サーバ
(server)
コンピュータ・IT機器の関連用語。ネットワーク関連の通信計測器でもたびたび使われる用語。ネットワーク経由で計測器と通信する時や、テレビ・オーディオ測定器などで、「サーバ」が品名にあるモデルもある。
英語を和訳すると「提供する側(もの)」。利用者の要求に対して、それに応答したデータを提供するコンピュータやプログラムのことをサーバ(またはサーバー)と呼ぶ。「ネットワーク上のコンピュータの中で、他のコンピュータから要求や指示を受け、情報や処理結果を返す役割を持つコンピュータ」である。利用者や他のコンピュータは、クライアント(client、元々は広告代理店に広告をだす依頼主。customer顧客とほぼ同意)と呼ばれる。そのため「クライアント/サーバ」システムや「クライアント/サーバ」方式という用語がある。サーバはservice(サービス)と語源が同じで、「何かをサービスするもの」ということで命名されたことば。「クライアントにサービスを提供するコンピュータ」といえる。

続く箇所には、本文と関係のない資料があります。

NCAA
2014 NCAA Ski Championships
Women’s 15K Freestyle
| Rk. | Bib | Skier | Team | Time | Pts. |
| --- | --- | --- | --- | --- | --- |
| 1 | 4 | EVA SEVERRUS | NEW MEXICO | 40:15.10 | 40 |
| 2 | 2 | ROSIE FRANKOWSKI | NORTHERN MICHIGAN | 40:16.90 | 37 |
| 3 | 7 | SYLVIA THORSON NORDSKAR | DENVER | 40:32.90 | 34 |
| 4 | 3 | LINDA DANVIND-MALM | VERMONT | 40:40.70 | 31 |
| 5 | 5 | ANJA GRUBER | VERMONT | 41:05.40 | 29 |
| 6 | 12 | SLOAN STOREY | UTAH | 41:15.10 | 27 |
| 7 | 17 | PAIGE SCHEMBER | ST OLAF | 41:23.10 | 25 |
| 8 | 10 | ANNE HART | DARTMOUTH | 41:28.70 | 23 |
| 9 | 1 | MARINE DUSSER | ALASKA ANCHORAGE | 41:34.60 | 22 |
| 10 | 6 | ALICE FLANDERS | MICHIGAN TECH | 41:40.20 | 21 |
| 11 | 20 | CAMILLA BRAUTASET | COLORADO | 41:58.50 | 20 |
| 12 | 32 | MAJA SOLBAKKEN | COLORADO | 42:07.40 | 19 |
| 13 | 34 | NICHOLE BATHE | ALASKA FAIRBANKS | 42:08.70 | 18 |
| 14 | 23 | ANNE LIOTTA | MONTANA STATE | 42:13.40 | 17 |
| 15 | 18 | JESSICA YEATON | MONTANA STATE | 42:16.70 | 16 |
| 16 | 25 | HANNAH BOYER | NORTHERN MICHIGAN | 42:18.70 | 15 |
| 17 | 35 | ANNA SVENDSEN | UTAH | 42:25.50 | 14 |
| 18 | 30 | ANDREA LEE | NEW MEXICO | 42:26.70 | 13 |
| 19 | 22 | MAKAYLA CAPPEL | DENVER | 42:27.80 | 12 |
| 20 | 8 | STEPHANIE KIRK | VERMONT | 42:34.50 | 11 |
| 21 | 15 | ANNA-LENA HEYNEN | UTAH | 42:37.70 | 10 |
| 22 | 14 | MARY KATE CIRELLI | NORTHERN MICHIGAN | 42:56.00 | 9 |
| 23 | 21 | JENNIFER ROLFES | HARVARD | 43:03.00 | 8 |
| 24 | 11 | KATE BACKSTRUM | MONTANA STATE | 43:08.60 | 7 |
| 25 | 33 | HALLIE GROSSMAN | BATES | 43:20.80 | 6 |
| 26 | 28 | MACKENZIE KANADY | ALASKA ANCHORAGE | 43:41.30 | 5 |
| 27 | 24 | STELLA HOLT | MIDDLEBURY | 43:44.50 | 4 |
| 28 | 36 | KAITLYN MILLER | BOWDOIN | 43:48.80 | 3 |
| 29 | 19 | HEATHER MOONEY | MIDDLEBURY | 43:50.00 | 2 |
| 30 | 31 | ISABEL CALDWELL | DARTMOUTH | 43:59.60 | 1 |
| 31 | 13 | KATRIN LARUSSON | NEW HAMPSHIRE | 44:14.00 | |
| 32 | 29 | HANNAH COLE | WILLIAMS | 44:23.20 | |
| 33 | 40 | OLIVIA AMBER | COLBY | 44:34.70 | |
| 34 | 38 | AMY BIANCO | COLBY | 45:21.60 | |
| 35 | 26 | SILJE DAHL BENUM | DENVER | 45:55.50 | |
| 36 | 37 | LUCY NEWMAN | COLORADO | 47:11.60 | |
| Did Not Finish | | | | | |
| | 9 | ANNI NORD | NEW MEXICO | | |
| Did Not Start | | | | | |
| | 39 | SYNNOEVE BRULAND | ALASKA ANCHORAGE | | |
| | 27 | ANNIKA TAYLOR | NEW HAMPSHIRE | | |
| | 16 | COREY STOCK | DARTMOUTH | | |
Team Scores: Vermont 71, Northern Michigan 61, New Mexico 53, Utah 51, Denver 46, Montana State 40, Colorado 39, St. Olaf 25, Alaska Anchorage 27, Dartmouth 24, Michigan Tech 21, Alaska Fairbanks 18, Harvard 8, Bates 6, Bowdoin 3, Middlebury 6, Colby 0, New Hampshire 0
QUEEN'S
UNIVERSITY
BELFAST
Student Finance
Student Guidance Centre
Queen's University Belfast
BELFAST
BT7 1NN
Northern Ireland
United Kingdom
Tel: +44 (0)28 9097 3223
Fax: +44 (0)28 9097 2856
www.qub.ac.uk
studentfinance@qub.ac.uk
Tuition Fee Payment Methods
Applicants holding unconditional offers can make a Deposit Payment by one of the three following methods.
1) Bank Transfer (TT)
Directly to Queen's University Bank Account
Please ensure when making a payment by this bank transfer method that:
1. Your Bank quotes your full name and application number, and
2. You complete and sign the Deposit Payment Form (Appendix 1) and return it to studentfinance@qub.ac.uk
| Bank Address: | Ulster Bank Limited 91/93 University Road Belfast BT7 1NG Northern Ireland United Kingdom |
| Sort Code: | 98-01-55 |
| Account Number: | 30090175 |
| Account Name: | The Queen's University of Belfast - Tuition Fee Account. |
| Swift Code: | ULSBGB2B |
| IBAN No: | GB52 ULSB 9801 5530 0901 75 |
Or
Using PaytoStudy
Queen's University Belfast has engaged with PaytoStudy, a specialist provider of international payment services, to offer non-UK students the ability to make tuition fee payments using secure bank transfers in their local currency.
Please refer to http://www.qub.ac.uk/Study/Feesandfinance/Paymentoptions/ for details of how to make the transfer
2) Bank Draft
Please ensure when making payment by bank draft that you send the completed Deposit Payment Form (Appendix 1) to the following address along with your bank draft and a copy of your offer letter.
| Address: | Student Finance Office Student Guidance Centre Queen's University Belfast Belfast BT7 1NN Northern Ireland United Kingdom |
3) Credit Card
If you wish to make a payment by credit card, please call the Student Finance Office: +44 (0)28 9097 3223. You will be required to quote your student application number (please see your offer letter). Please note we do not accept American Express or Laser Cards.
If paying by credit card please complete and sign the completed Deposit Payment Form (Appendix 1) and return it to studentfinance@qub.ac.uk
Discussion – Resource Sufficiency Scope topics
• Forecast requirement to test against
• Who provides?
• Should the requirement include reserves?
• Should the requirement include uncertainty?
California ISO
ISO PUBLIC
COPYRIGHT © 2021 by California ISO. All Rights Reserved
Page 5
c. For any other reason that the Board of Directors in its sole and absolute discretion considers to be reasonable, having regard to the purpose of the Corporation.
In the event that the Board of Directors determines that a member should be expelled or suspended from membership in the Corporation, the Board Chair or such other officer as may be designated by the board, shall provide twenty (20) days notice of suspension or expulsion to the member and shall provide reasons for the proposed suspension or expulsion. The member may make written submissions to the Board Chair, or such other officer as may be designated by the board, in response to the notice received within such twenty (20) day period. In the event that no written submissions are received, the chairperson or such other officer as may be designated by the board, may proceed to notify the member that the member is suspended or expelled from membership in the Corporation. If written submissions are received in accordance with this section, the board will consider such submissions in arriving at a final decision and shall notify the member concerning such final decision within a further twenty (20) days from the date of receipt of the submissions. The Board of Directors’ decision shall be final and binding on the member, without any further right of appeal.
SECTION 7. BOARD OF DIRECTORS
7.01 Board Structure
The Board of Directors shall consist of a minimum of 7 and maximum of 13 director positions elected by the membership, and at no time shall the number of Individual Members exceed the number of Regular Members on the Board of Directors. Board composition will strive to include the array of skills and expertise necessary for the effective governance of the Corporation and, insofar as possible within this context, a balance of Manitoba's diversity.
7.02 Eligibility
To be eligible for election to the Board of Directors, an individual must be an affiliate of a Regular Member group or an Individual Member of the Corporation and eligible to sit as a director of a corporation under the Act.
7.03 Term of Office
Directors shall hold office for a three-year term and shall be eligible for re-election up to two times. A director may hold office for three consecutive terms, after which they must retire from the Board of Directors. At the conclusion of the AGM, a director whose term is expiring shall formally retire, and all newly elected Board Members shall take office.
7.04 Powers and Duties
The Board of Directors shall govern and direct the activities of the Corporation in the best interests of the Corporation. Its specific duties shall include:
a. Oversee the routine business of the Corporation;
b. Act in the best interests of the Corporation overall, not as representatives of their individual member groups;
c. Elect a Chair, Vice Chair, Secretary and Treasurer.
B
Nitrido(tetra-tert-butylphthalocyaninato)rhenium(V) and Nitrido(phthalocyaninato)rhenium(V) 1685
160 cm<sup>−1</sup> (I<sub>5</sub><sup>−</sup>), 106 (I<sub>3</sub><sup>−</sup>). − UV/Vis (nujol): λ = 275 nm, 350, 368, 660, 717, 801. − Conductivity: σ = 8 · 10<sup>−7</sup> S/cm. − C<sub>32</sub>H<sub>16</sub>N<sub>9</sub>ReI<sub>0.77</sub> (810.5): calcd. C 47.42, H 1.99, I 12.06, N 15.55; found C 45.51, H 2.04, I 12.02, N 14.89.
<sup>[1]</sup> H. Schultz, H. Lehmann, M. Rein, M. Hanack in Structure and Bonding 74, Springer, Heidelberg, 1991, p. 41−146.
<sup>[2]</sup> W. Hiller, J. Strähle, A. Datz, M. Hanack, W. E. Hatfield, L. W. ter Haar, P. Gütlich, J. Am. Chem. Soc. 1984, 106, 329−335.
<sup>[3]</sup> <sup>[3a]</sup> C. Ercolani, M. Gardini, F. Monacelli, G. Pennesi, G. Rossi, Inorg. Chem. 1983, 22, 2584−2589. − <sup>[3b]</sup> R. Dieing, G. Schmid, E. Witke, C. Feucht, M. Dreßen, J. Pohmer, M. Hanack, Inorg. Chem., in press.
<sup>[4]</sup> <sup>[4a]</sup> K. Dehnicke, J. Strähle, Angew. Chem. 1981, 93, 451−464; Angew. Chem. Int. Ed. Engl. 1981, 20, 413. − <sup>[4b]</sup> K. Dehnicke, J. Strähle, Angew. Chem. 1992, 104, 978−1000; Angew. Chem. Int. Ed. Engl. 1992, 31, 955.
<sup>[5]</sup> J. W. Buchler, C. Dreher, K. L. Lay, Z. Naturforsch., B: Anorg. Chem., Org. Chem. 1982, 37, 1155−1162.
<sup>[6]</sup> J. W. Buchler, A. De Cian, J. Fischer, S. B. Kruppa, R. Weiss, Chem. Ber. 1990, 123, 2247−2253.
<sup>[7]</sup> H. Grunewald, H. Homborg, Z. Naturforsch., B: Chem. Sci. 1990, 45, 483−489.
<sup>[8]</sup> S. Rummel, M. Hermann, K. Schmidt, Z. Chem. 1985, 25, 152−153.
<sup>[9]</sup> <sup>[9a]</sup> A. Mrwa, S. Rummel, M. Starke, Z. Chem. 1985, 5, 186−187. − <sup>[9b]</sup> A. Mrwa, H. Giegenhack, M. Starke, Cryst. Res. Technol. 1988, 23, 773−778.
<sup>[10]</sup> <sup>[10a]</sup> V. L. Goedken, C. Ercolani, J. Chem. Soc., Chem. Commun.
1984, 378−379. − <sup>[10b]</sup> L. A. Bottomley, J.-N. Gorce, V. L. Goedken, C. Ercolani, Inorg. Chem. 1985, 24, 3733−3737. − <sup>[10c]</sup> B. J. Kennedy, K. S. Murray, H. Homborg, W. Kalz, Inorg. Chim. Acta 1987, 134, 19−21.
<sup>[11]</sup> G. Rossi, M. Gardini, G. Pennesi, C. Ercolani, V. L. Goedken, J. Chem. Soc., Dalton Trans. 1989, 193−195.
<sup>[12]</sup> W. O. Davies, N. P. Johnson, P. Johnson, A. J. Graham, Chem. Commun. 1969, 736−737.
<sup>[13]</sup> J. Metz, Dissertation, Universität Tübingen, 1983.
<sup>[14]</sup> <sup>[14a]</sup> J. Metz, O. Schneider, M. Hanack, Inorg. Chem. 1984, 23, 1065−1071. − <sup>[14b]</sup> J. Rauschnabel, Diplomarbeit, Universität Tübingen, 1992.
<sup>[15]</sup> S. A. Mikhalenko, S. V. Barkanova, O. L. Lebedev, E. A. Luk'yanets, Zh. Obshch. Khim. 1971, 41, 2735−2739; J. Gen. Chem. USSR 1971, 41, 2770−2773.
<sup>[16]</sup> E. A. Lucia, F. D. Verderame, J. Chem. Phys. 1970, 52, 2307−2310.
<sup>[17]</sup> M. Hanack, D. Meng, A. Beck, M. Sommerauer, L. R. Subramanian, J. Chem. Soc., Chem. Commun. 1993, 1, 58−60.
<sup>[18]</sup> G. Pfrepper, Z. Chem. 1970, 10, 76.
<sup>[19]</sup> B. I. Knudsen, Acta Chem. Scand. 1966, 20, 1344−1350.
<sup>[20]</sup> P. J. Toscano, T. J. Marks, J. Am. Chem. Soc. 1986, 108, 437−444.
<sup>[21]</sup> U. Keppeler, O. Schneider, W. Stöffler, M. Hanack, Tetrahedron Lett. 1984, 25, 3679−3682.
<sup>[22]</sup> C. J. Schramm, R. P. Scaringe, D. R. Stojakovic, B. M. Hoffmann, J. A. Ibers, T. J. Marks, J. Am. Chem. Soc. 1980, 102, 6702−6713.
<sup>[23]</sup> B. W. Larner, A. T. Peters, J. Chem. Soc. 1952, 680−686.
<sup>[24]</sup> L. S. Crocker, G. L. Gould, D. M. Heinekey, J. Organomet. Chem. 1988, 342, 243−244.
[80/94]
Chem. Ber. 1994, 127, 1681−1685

serveは「仕える」なので、「クライアントの要求に応じてデータを与えるもの(仕えるもの)」という意味にserver(サーバ)はうけとれる。本来は供給者(supplier、サプライヤ)や提供者(provider、プロバイダ)に近い立場なのだが、「master(マスタ、主人)が使っているのがservant(サーバント、使用人)」なので、サーバは雇われて使われる側とも理解される。クライアントはコンピュータとは限らず、各端末(会社で各人が使っているOAパソコンなど)のことも多い。すると、「クライアント/サーバ」とは中央で制御しているコンピュータ(サーバ)よりも各端末の方が主人(マスタ)であるような命名である。中央のコンピュータが端末の要求に応じてデータを提供するしもべ(下僕)である、というのがクライアントに対するサーバの身分(立ち位置)に思えてくる(サーバという名称から想像が膨らむ、筆者のイメージ)。
もう1つ、コンピュータ用語には、マスタ/スレーブがある。制御機器をマスタ、各端末(デバイス)をスレーブという。slaveは日本語では「奴隷」である。この命名では、古代の王国で、主人が奴隷を使ったように、コンピュータと端末の関係を命名している。クライアント/サーバとは真逆の名称(イメージ)といえる。マスタとスレーブという関係はネットワークに繋がるノード(各端末、デバイス)の関係を示すことばとして使われている。クライアント/サーバとは違う定義である。
2000年代に企業内にLANが整備され、インターネットが普及すると、サーバやルータということばが使われ始めた。サーバはLANのコンピュータ、ルータはインターネットでデータを送る経路を決める(ルーティングする)機器(コンピュータ)、という解釈(イメージ)で広まった。なので、LANはクライアント/サーバシステムである(マスタ/スレーブ方式という説明も多くされる)。現在ではサーバとルータの区別(機能やサービス)は曖昧になっている。「サーバはユーザ(クライアント)が存在を意識する装置、ルータはユーザがその存在を意識する必要の無い装置」、という概念的な定義がある。元々サーバとはサービス提供者という意味の概念である。
サーバとは以下のような説明もできる。
・インターネットやLANなどのネットワーク上で、PCにさまざまな機能やサービスを提供するコンピュータ
・コンピュータネットワークでサービスや情報などをユーザ(サービスの要求者)に提供する役割を持つハードウェアやソフトウェア。
・端末(パソコンやスマホなど)からの要求に応じて処理を実行するプログラムやコンピュータ。ホームページを格納しているWebサーバ、メールを処理するメールサーバ、データを格納しているデータサーバ、映像関連のコンテンツを供給するビデオサーバなど。
つまり、サーバとはコンピュータ(ハードウェア)とは限らず、IT機器の機能の名称(概念)なのである。いまやIT機器の普及、通信ネットワークの発展で、「サーバ」は身近なことばになり、その意味は拡大しているように筆者は感じる。「ウイルス攻撃が海外のサーバを経由しているので、発信元が特定できない」という会話は、コンピュータシステムのセキュリティの現場では日常的なものである。